Uma nova percepção
Originalmente publicado no jornal Sindseg SP.
por Antonio Penteado Mendonça
Durante muito tempo se falou que o Brasil era abençoado por Deus. Que o país não tinha grandes catástrofes naturais, como furacões, tufões, nevascas, terremotos, tsunamis e o mais que causa danos de todas as ordens ao redor do planeta. Enquanto nações como Estados Unidos, os países europeus, Japão e China padeciam, quase que anualmente, o Brasil corria solto e desembaraçado, sem se dar conta que não era bem assim.
Para o cidadão comum, o Brasil era abençoado por Deus e por isso não sofria com os grandes cataclismos que de tempos em tempos chacoalham o mundo.
Faz algumas décadas este quadro começou a mudar. Não os eventos, mas a percepção do que acontecia regularmente no país e que, nos últimos tempos, fez a ONU incluir o Brasil na lista das 10 nações mais afetadas por eventos de origem climática.
A seca assola o nordeste há séculos. Sua presença opressiva se faz presente em diferentes momentos da história, com resultados os mais dramáticos, entre eles a Guerra de Canudos, vila erguida às margens do Rio Vaza-barris, por Antonio Conselheiro e seus seguidores, a maioria deles fugitivos da seca. Na mesma direção, os milhões de nordestinos que vieram para o sul, o fizeram premidos pela miséria gerada pela seca.
Já as chuvas torrenciais que caem no sudeste todos os verões fazem parte da saga de Martim Afonso de Souza e explicam porque a primeira vila brasileira foi São Vicente e não Cananéia. Antes de voltar para a Baixada Santista, a frota portuguesa permaneceu 40 dias na região do Lagamar, praticamente o tempo todo debaixo de chuva.
E nos papéis da Câmara de São Paulo, encontram-se antigas disposições proibindo habitar a região das várzeas, por causa das enchentes anuais, que, à época, eram responsabilizadas pelas epidemias que dizimavam a população.
Com o café, o fenômeno das geadas adquire importância capital porque atingiam a principal fonte de riqueza do país, destruindo os cafezais e comprometendo a balança comercial, pela queda nas exportações.
E se isso não basta, um único animal, praga terrível na visão dos moradores e viajantes, impediu durante séculos o uso de grande parte do solo atualmente ocupado pelo agronegócio paulista. As formigas e saúvas não permitiam o desenvolvimento de lavouras importantes.
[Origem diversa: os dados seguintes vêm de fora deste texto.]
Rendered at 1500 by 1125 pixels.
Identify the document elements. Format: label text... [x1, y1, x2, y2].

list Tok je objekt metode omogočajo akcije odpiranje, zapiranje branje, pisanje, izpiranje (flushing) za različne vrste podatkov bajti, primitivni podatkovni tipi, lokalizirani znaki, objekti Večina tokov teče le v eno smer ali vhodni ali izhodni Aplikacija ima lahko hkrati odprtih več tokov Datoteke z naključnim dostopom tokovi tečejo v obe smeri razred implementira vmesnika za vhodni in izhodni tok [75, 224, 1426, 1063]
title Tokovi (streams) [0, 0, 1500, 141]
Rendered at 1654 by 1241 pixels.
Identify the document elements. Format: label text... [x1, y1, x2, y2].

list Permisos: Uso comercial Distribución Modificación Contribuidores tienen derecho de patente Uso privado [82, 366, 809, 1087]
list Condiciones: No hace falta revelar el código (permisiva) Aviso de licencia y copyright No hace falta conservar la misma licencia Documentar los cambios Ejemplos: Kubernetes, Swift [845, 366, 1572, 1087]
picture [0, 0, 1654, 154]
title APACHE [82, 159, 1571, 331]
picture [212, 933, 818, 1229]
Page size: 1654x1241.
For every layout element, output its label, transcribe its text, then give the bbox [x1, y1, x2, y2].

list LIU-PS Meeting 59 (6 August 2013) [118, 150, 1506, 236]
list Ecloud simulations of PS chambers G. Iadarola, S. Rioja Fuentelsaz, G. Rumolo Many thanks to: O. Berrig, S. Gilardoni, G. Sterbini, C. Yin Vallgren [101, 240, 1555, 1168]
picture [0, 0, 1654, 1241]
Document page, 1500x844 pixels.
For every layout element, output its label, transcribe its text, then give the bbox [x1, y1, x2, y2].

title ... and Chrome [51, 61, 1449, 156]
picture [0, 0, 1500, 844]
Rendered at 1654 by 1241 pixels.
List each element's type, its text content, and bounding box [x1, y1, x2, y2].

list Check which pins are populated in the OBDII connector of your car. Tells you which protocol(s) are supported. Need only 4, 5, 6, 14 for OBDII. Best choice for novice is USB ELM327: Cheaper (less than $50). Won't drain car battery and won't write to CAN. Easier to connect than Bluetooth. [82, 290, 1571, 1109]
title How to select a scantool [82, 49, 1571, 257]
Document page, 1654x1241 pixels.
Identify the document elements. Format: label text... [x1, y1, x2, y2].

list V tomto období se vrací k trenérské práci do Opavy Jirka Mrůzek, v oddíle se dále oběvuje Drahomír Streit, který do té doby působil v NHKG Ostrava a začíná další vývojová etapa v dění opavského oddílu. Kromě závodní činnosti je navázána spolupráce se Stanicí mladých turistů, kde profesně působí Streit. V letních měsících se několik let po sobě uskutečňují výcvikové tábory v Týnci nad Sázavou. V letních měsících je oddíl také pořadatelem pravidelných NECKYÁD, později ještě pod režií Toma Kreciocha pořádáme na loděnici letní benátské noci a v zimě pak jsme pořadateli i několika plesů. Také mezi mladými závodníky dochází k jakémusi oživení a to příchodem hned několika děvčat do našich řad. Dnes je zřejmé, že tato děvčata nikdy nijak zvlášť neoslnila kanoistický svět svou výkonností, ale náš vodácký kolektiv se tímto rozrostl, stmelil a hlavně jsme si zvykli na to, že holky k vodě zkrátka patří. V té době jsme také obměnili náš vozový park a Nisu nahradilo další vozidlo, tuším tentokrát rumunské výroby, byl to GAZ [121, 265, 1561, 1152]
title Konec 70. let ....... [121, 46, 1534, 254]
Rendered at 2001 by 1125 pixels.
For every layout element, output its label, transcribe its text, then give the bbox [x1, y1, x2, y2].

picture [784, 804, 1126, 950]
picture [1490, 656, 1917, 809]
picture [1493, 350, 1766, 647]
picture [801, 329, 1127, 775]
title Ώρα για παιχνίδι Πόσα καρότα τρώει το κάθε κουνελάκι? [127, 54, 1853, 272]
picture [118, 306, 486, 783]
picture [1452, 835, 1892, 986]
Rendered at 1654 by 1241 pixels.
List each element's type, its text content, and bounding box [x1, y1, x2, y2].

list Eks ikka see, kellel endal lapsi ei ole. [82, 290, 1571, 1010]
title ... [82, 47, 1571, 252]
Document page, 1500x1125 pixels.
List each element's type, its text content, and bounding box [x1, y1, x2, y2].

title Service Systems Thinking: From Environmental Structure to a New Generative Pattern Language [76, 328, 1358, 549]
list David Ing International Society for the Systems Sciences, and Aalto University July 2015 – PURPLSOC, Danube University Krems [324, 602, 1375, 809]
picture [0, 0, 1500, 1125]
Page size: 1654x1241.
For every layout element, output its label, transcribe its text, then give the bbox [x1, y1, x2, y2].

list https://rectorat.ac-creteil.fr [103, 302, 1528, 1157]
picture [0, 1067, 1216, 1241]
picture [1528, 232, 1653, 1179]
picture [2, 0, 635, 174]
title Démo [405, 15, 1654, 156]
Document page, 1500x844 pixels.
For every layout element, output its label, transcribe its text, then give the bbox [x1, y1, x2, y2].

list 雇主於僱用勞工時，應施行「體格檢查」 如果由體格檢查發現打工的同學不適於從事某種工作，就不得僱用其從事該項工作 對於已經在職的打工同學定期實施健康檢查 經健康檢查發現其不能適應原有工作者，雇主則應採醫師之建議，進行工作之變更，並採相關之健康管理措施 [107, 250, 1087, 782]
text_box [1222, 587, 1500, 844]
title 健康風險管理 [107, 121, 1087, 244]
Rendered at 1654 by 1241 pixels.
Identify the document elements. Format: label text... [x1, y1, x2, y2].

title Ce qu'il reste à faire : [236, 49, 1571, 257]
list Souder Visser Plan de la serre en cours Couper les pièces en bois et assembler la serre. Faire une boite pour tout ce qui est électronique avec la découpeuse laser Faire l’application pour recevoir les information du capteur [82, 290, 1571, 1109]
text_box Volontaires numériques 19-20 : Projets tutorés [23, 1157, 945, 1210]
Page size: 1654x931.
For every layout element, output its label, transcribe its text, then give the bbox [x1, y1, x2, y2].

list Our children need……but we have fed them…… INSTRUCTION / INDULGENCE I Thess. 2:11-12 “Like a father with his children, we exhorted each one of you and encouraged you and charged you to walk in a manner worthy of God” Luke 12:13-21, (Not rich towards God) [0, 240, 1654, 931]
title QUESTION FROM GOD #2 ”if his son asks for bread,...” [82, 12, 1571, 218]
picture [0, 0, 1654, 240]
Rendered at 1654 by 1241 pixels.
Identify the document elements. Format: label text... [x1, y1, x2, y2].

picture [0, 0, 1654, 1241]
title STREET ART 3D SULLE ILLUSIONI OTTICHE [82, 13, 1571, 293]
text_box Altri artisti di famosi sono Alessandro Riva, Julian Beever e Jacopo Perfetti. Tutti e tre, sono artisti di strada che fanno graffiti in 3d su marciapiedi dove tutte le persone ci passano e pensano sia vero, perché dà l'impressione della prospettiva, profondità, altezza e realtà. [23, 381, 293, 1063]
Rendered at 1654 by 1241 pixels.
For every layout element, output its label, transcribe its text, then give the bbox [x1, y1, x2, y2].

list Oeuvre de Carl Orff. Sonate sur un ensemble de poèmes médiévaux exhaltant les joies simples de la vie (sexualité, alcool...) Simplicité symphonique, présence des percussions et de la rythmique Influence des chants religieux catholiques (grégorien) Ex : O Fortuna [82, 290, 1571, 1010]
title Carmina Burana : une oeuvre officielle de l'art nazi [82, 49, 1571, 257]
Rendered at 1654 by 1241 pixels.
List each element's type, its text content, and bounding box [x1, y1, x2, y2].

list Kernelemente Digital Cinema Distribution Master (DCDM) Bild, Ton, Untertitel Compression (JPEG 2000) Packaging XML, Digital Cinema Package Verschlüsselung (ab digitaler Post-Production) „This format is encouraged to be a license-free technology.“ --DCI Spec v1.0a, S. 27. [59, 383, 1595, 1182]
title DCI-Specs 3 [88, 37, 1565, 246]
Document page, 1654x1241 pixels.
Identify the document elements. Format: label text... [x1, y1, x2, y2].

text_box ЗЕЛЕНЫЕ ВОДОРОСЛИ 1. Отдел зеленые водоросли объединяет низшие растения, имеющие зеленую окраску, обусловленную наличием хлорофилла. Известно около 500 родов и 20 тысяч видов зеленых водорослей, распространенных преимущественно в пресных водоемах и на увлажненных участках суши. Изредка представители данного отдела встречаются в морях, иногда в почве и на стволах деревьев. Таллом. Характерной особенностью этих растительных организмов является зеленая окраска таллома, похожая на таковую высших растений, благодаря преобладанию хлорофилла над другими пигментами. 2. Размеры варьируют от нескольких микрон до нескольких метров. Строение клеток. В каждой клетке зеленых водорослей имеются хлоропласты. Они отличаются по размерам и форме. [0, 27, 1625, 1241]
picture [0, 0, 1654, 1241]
Como se vê, não é verdade que catástrofes e pragas poupavam o território brasileiro. Elas sempre estiveram aí, apenas não eram percebidas por falta de estudos especializados e pela existência de enormes áreas praticamente despovoadas até o começo dos anos 1960.
Com a ocupação do interior e o crescimento das grandes malhas urbanas, invariavelmente em locais pouco propícios para a construção de cidades, o Brasil descobriu o óbvio. As grandes catástrofes naturais são reais, nos atingem e custam caro para o país.
Mais do que isso, hoje é incontroversa a colaboração humana para agravar ainda mais o quadro ruim. A ocupação das várzeas ao redor de São Paulo é consequência direta da especulação imobiliária por causa da imigração a partir da segunda metade do século 19. Os terrenos que mal e mal serviam para plantar arroz foram ocupados por centenas de milhares de pessoas que não sabiam que no verão aquelas áreas inundavam.
A deterioração brutal do solo do Vale do Paraíba não é mais do que consequência direta do plantio do café sem qualquer tipo de cuidado. Blumenau e outras cidades do sul sofrem com as enchentes porque foram erguidas ao lado de rios que inundam na época das chuvas. E por aí vamos, atualmente descobrindo que, com aquecimento global, temos cada vez mais tornados, furacões, granizo, vendavais, ciclones extratropicais e… seca, onde sempre choveu.
O que o país precisa agora, quando temos certeza de que as políticas públicas necessárias não serão rapidamente implantadas, é desenvolver planos de seguros modernos, como os que os países com larga tradição em riscos naturais possuem faz tempo. O que temos hoje não atende mais os segurados e é ruim para as seguradoras. O processo não é complicado. Exige apenas estudos sérios feitos pelas seguradoras e resseguradoras.